I need the lines below from the one with "tema educativo, seguido" down to the one with "Este dinero estaba" reproduced exactly, both ends included, and nothing else.
--- --- ---
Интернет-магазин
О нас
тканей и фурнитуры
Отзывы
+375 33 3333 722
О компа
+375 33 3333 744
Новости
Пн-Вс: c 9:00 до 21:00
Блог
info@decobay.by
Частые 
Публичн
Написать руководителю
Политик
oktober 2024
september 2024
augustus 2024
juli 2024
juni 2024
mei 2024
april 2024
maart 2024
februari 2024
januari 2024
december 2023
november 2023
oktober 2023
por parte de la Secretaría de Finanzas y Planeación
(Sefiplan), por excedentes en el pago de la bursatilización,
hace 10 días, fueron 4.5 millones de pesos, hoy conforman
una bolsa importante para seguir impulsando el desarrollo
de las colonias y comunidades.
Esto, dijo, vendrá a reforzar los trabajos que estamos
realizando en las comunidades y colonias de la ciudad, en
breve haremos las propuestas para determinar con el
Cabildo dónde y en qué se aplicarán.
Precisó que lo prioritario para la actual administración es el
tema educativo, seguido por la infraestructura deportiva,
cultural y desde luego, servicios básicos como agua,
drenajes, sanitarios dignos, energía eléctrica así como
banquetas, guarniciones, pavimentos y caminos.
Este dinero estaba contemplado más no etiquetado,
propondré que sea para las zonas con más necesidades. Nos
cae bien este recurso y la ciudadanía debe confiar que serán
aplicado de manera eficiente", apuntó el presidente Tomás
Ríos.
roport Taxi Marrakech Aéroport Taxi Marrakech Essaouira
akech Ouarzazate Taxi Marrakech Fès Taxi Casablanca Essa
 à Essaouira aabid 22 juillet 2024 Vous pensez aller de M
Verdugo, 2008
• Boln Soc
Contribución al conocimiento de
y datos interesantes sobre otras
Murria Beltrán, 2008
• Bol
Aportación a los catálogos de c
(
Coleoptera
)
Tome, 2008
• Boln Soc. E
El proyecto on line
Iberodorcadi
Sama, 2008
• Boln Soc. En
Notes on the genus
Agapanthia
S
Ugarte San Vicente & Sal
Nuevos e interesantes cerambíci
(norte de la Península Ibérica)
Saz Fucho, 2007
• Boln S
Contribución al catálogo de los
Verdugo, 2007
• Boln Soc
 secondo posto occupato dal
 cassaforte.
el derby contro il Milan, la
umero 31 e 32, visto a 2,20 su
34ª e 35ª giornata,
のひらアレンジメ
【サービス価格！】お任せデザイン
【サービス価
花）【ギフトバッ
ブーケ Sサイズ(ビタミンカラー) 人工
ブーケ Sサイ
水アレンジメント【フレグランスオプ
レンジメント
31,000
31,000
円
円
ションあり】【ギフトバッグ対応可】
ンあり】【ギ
--- --- ---
→ **EXERCISE RESULT**
tema educativo, seguido por la infraestructura deportiva,
cultural y desde luego, servicios básicos como agua,
drenajes, sanitarios dignos, energía eléctrica así como
banquetas, guarniciones, pavimentos y caminos.
Este dinero estaba contemplado más no etiquetado,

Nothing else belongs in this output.